Incorporating the periodic nature of the cosine function (as we did before), we obtain

\[ \cos(2n\pi - t) = \cos(t) \nonumber\]

Applying this identity to Equation \ref{eqCos6t}, yields

\[ \cos(2n\pi - t) = \cos(6t) \nonumber\]

This is true when

\[ 2n\pi - t = 6t\nonumber\]

Solving this equation for \(t\), we have:

\( \qquad t = \dfrac{2n\pi}{7} \text{ for any integer }n\)

Although these may at first look like the same values as we found solved Equation \ref{eqSin6t} above, they are not.

On the interval \(0 \le t \le 2\pi,\) this would give us the following solutions of Equation \ref{eqCos6t}:

\[t = 0, \frac{2\pi}{7}, \,\frac{4\pi}{7}, \,\frac{6\pi}{7}, \,\frac{8\pi}{7}, \,\frac{10\pi}{7}, \,\frac{12\pi}{7}, \,\frac{14\pi}{7} = 2\pi \nonumber\]

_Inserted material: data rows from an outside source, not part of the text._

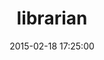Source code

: ---
layout: post
title:  "librarian"
repo:   "applicationsonline/librarian"
date:   2015-02-18 17:25:00
gemurl: https://github.com/applicationsonline/librarian
---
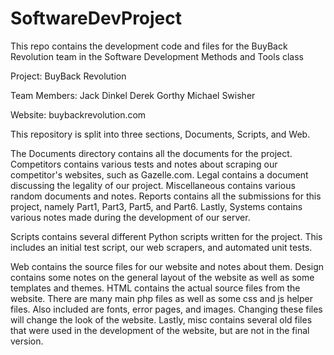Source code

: # SoftwareDevProject
This repo contains the development code and files for the BuyBack Revolution team in the Software Development Methods and Tools class

Project:
BuyBack Revolution

Team Members:
Jack Dinkel
Derek Gorthy
Michael Swisher

Website:
buybackrevolution.com

This repository is split into three sections, Documents, Scripts, and Web.

The Documents directory contains all the documents for the project. Competitors contains various tests and notes about scraping our competitor's websites, such as Gazelle.com. Legal contains a document discussing the legality of our project. Miscellaneous contains various random documents and notes. Reports contains all the submissions for this project, namely Part1, Part3, Part5, and Part6. Lastly, Systems contains various notes made during the development of our server.

Scripts contains several different Python scripts written for the project. This includes an initial test script, our web scrapers, and automated unit tests.

Web contains the source files for our website and notes about them. Design contains some notes on the general layout of the website as well as some templates and themes. HTML contains the actual source files from the website. There are many main php files as well as some css and js helper files. Also included are fonts, error pages, and images. Changing these files will change the look of the website. Lastly, misc contains several old files that were used in the development of the website, but are not in the final version.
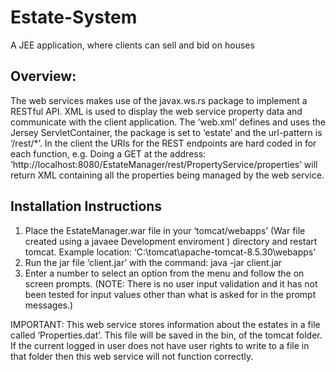 # Estate-System
A JEE application, where clients can sell and bid on houses


## Overview:
The web services makes use of the javax.ws.rs package to implement a RESTful API. XML is used to display the web service property data and communicate with the client application. The ‘web.xml’ defines and uses the Jersey ServletContainer, the package is set to ‘estate’ and the url-pattern is ‘/rest/*’. 
In the client the URIs for the REST endpoints are hard coded in for each function, e.g. Doing a GET at the address: ‘http://localhost:8080/EstateManager/rest/PropertyService/properties’ will return XML containing all the properties being managed by the web service.


## Installation Instructions

1. Place the EstateManager.war file in your ‘tomcat/webapps’ (War file created using a javaee Development enviroment ) directory and restart tomcat. Example location: ‘C:\tomcat\apache-tomcat-8.5.30\webapps’
2. Run the jar file ‘client.jar’ with the command: java -jar client.jar
3. Enter a number to select an option from the menu and follow the on screen prompts. (NOTE: There is no user input validation and it has not been tested for input values other than what is asked for in the prompt messages.)

IMPORTANT: This web service stores information about the estates in a file called ‘Properties.dat’. This file will be saved in the bin, of the tomcat folder. If the current logged in user does not have user rights to write to a file in that folder then this web service will not function correctly.





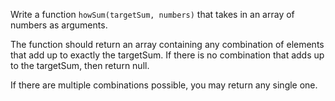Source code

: Write a function `howSum(targetSum, numbers)` that takes in an array of numbers as arguments. 

The function should return an array containing any combination of elements that add up to exactly the targetSum. If there is no combination that adds up to the targetSum, then return null.

If there are multiple combinations possible, you may return any single one.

Except for \(t = 0\) and \(t = 2\pi\) that are already contained in the first set of solutions \(t = \dfrac{2n\pi}{5}\) above, this second set of solutions does not add any additional values of \(t\) that would make both components of \(\vecs r\,'(t)\) equal to \(0\) at the same time.

We have now determined that \(\vecs r\,'(t) = \vecs 0\) and therefore \(\vecs r\) is not smooth when \(t = \dfrac{2n\pi}{5} \text{ for any integer }n.\)

Removing these values from the interval \(0 \le t \le 2\pi,\) we can say that \(\vecs r\) is smooth on the open intervals:

\[\left(0,  \,\frac{2\pi}{5}\right), \; \left(\frac{2\pi}{5} , \, \frac{4\pi}{5} \right), \; \left(\frac{4\pi}{5} , \, \frac{6\pi}{5} \right), \; \left(\frac{6\pi}{5} , \, \frac{8\pi}{5} \right), \text{  and  } \left(\frac{8\pi}{5} ,\,  2\pi \right). \nonumber\]

More generally, we can state that \(r\) is smooth on the open intervals:

\[ \Big( \dfrac{2n\pi}{5}, \, \dfrac{\big(2n+2\big)\pi}{5}  \Big) \quad \text{for any integer }n\nonumber\]

Note in Figure \(\PageIndex{7},\) how there are cusps on the plot of this vector-valued function for each value of \(t\) at which \(\vecs r\) is not smooth.